■ Material for the task
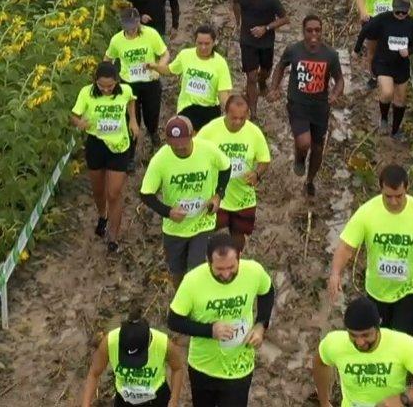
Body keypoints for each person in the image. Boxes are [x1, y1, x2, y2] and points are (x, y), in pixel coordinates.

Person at [328, 164, 413, 334]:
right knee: (379, 338)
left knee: (402, 341)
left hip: (410, 288)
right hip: (377, 290)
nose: (393, 202)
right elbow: (346, 247)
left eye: (399, 196)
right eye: (388, 196)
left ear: (407, 188)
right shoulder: (367, 213)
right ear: (380, 188)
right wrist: (335, 273)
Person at [167, 234, 274, 407]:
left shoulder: (254, 271)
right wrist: (210, 331)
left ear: (239, 257)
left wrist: (261, 324)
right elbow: (174, 321)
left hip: (239, 367)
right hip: (203, 367)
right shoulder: (193, 281)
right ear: (208, 262)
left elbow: (267, 291)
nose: (225, 274)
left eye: (231, 267)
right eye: (219, 269)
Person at [139, 117, 231, 283]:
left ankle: (197, 304)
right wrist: (168, 212)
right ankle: (181, 305)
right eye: (175, 144)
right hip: (175, 228)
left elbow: (226, 167)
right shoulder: (160, 160)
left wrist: (218, 196)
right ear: (167, 141)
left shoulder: (208, 150)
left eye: (184, 142)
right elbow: (146, 194)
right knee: (177, 274)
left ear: (192, 135)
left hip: (203, 222)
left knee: (195, 271)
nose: (180, 147)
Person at [313, 297, 413, 407]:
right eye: (353, 335)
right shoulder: (335, 343)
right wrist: (324, 402)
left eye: (366, 335)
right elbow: (320, 362)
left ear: (378, 326)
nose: (360, 342)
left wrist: (403, 399)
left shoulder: (401, 344)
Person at [72, 60, 143, 253]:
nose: (105, 90)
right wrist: (79, 123)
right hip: (96, 144)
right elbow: (74, 115)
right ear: (95, 81)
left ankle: (113, 236)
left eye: (110, 86)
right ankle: (102, 215)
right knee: (98, 191)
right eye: (101, 86)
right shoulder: (86, 93)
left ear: (117, 82)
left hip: (119, 146)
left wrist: (133, 121)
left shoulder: (125, 90)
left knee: (114, 192)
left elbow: (131, 101)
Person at [276, 15, 342, 197]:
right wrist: (274, 87)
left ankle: (310, 180)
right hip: (298, 104)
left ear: (322, 31)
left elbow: (340, 80)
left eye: (317, 30)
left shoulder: (330, 55)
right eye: (309, 30)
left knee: (318, 147)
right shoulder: (293, 50)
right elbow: (281, 66)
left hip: (320, 108)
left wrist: (335, 93)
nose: (314, 34)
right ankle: (299, 158)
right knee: (304, 142)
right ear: (303, 31)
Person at [197, 95, 270, 254]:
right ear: (226, 113)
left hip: (242, 196)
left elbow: (265, 160)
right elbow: (195, 152)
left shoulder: (254, 133)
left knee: (238, 233)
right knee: (207, 228)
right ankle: (208, 259)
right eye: (233, 118)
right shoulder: (210, 130)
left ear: (248, 115)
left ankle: (234, 261)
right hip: (216, 194)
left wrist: (257, 173)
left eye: (242, 118)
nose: (237, 123)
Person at [79, 313, 187, 407]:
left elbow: (177, 368)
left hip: (156, 399)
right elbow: (94, 373)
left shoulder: (163, 344)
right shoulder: (110, 342)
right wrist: (86, 403)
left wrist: (173, 401)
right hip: (124, 400)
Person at [107, 7, 171, 145]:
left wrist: (157, 68)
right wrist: (110, 79)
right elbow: (107, 60)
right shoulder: (116, 40)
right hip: (128, 84)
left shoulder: (151, 34)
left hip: (150, 81)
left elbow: (165, 54)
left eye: (134, 26)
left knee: (152, 113)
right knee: (131, 117)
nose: (131, 30)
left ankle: (153, 131)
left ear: (139, 22)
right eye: (128, 27)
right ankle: (131, 150)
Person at [361, 0, 413, 141]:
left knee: (400, 99)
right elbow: (366, 31)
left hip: (401, 66)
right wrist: (357, 49)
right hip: (383, 62)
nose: (400, 15)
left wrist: (409, 51)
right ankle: (384, 118)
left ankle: (395, 131)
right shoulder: (383, 19)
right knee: (387, 92)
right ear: (393, 9)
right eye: (398, 12)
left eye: (404, 12)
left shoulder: (412, 25)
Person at [231, 0, 288, 115]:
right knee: (251, 77)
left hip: (266, 42)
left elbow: (285, 19)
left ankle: (262, 82)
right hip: (247, 40)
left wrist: (266, 28)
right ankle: (253, 112)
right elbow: (235, 4)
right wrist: (238, 23)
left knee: (265, 71)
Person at [166, 26, 233, 133]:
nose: (203, 47)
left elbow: (223, 93)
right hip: (187, 106)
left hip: (209, 108)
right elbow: (169, 70)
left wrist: (230, 113)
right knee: (190, 137)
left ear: (214, 42)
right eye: (200, 43)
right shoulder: (185, 55)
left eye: (207, 44)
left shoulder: (220, 63)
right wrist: (154, 67)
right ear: (195, 42)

■ What is expected
Lines that contain "nose" are to be copied from the records above.

■ Solution for this exercise
nose: (393, 202)
nose: (225, 274)
nose: (180, 147)
nose: (360, 342)
nose: (105, 90)
nose: (314, 34)
nose: (237, 123)
nose: (131, 30)
nose: (400, 15)
nose: (203, 47)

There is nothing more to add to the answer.